(Items from a collection)
—————
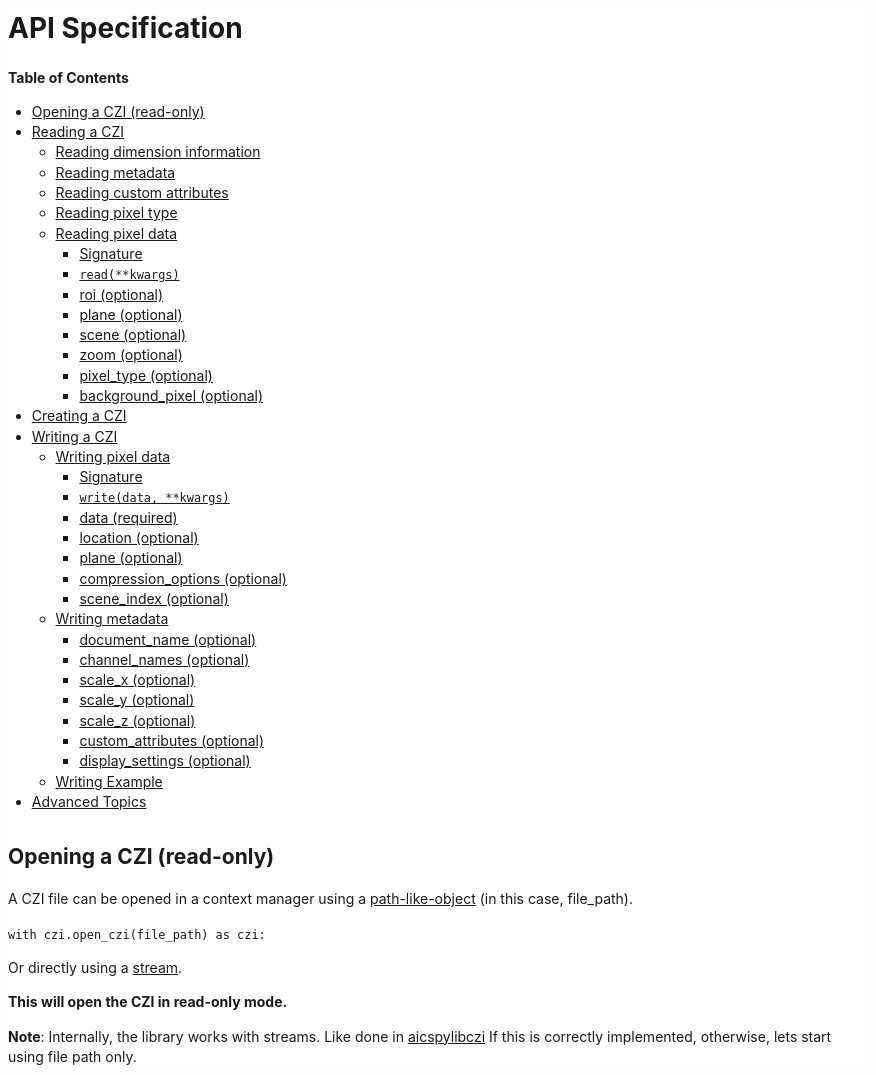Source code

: # API Specification
**Table of Contents**
- [Opening a CZI (read-only)](#opening-a-czi-read-only)
- [Reading a CZI](#reading-a-czi)
  - [Reading dimension information](#reading-dimension-information)
  - [Reading metadata](#reading-metadata)
  - [Reading custom attributes](#reading-custom-attributes)
  - [Reading pixel type](#reading-pixel-type)
  - [Reading pixel data](#reading-pixel-data)
    - [Signature](#signature)
     - [`read(**kwargs)`](#readkwargs)
     - [roi (optional)](#roi)
     - [plane (optional)](#plane)
     - [scene (optional)](#scene)
     - [zoom (optional)](#zoom)
     - [pixel_type (optional)](#pixel_type)
     - [background_pixel (optional)](#background_pixel)
- [Creating a CZI](#creating-a-czi)
- [Writing a CZI](#writing-a-czi)
  - [Writing pixel data](#writing-pixel-data)
    - [Signature](#signature-1)
    - [`write(data, **kwargs)`](#writedata-kwargs)
    - [data (required)](#data)
    - [location (optional)](#location)
    - [plane (optional)](#plane)
    - [compression_options (optional)](#compression_options)
    - [scene_index (optional)](#scene_index)
  - [Writing metadata](#writing-metadata)
    - [document_name (optional)](#document_name)
    - [channel_names (optional)](#channel_names)
    - [scale_x (optional)](#scale_x)
    - [scale_y (optional)](#scale_y)
    - [scale_z (optional)](#scale_z)
    - [custom_attributes (optional)](#custom_attributes)
    - [display_settings (optional)](#display_settings)
  - [Writing Example](#writing-example)
- [Advanced Topics](#advanced-topics)

## Opening a CZI (read-only)

A CZI file can be opened in a context manager using a [path-like-object](https://docs.python.org/3/library/os.html#os.PathLike) (in this case, file_path).

`with czi.open_czi(file_path) as czi:`

Or directly using a [stream](https://docs.python.org/3/library/io.html).

**This will open the CZI in read-only mode.**

**Note**: Internally, the library works with streams. Like done in [aicspylibczi](https://github.com/AllenCellModeling/aicspylibczi/blob/f00b6eb4042246cd28a527c5964f3e946ed84c7e/aicspylibczi/CziFile.py#L48) If this is correctly implemented, otherwise, lets start using file path only.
—————
Your instructions →
Could you return, unchanged, every line from the one containing "A CZI file can" through the end of the items?

Expected answer →
A CZI file can be opened in a context manager using a [path-like-object](https://docs.python.org/3/library/os.html#os.PathLike) (in this case, file_path).

`with czi.open_czi(file_path) as czi:`

Or directly using a [stream](https://docs.python.org/3/library/io.html).

**This will open the CZI in read-only mode.**

**Note**: Internally, the library works with streams. Like done in [aicspylibczi](https://github.com/AllenCellModeling/aicspylibczi/blob/f00b6eb4042246cd28a527c5964f3e946ed84c7e/aicspylibczi/CziFile.py#L48) If this is correctly implemented, otherwise, lets start using file path only.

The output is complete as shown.